The co-occurrences identified by LAITOR are classified into four types. From the most to the least stringent, these types are:
Type 1: Both co-occurring protein names/synonyms must not refer to the same protein (common for all types of co-occurrences), they must be present in the same sentence of the abstract and, additionally, it is required that a term from the Biointeractions Dictionary occurs in between the considered terms.
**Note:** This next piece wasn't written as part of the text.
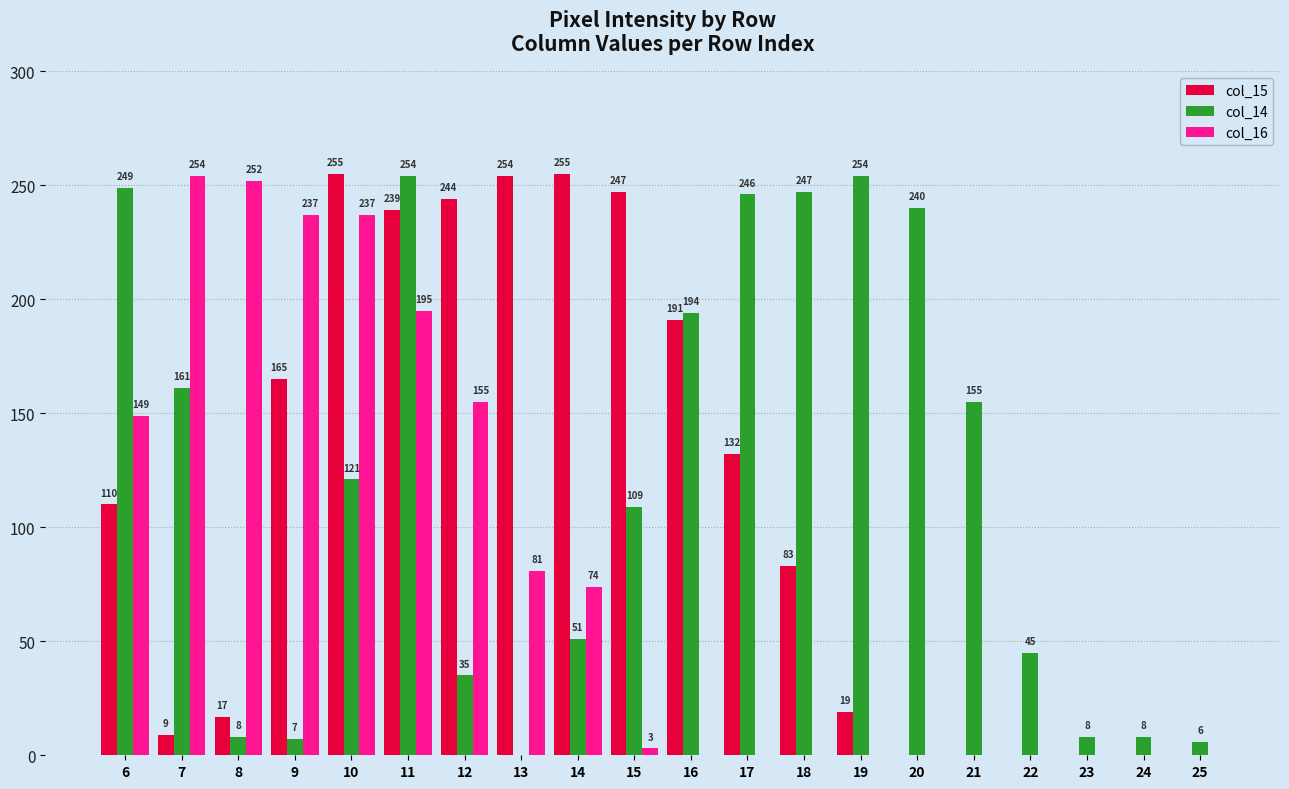

How many groups of bars are there?

20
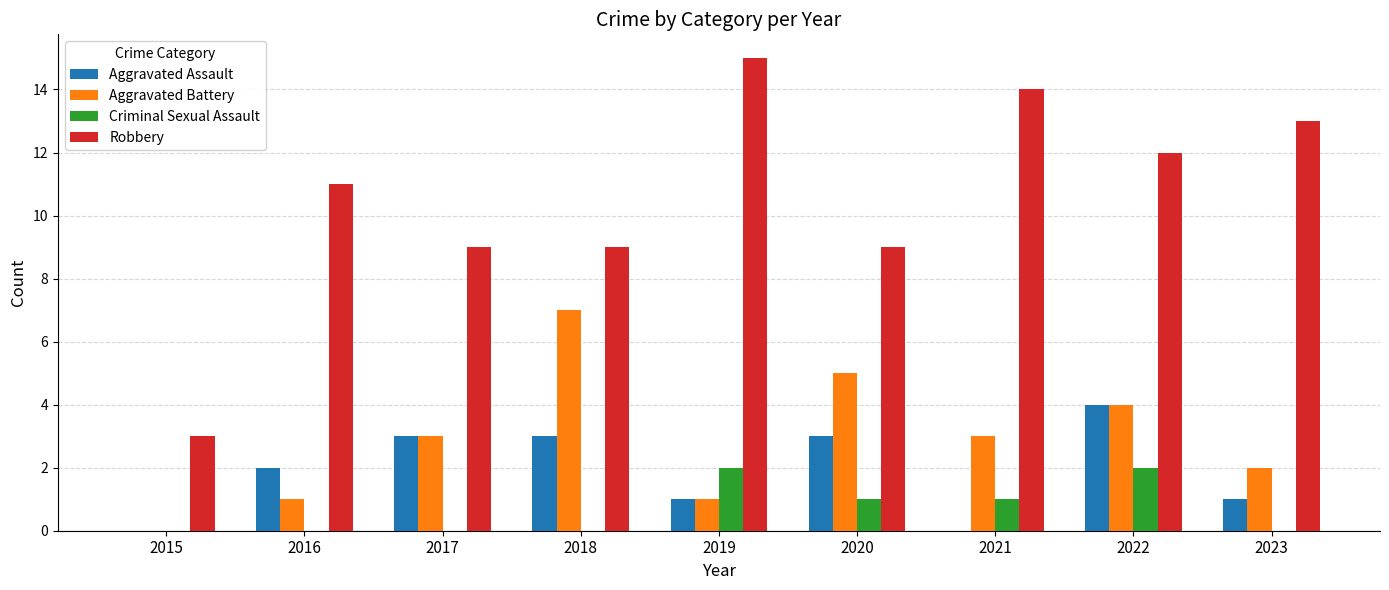

What is the maximum value shown in the chart?

15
An extra optional step is the identification of a biological stimuli (represented as a term from the Concepts Dictionary) term anywhere in the sentence, which is then associated to the interacting pair;
Type 2: Same as Type 1, except that the biointeraction may occur anywhere in the sentence;
Type 3: Same as Type 1, except that the occurrence of a biological term in the sentence is not required;
Type 4: All the pairs of co-occurring protein names/synonyms mentioned in the abstract are considered, whether they are in the same sentence or not.
Thus, when LAITOR performs under type 4, the other co-occurrence types are included.
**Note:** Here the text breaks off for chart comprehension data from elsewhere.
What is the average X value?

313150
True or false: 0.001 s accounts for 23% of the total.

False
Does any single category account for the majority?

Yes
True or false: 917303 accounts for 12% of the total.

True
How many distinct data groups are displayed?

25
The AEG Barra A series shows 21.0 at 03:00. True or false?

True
Multiple co-occurrences of type 1, 2 and 3, might happen in a given sentence. To cope with this, our system was adapted to perform an overlapped search. This means that in cases where two proteins (A and B) occur along with the same biointeraction, like in the sentence "A and B regulate C", the pairs "A-regulate-C" and "B-regulate-C" are identified as type 1 co-occurrences. Note that the co-occurring pair "A-B" will be assigned type 2. Moreover, in more complex sentences such as "A is regulated by B and activates C", the system will retrieve as co-occurrences of type 1 "A-regulated-B", "A-regulated, activates-C', and "B-activates-C" (together with type 2 "A-regulated, activates-B" and type 2 A-regulated, activates-C) thus over predicting the number of different bio-interactions between the A, B and C proteins. However such complex sentences may not be very frequent. In order to determine if they are a serious problem, we performed a series of manual evaluations of the results of LAITOR's analysis on several abstract datasets.
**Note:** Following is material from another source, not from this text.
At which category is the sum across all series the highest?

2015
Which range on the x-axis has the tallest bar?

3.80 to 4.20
Protein term co-occurrences at sentence level of scientific abstracts might be potentially useful for the prediction of literature-based protein-protein interactions. Therefore, we have tested the performance of LAITOR to find protein-protein interaction data in abstracts. For this purpose, we have used the BioCreative II test dataset for the Interaction Article Subtask (IAS) as gold standard [14
]. This "performance evaluation dataset" is composed of relevant (3,529) and irrelevant (1,957) abstracts for the curation of protein-protein interactions present in the MINT and IntAct databases [18
]. Once LAITOR identifies a co-occurring protein pair in an abstract, this is considered to be positively (relevant) classified. After the classification of all gold standard abstracts the precision and recall are calculated for each of the four co-occurrence types (1-4), and the performance compared to methods participating in the BioCreative II challenge. A receiver operating curve (ROC) was created by using the package ROCR [19
]. Positive and negative performance evaluation datasets are provided as additional material [Additional file 7
A protein and stimuli co-occurrence analysis created by LAITOR from PubMed abstracts is parsed from a general output file into a tab-delimited text file (extension .co) that is used as input by most network visualization software. As default, LAITOR generate inputs for two of these programs: EMBL Medusa [20
] and EMBL Arena3D [21
], which provide networks in one- and multi-dimensional charts, respectively, enabling the complex output generated by LAITOR to be efficiently handled.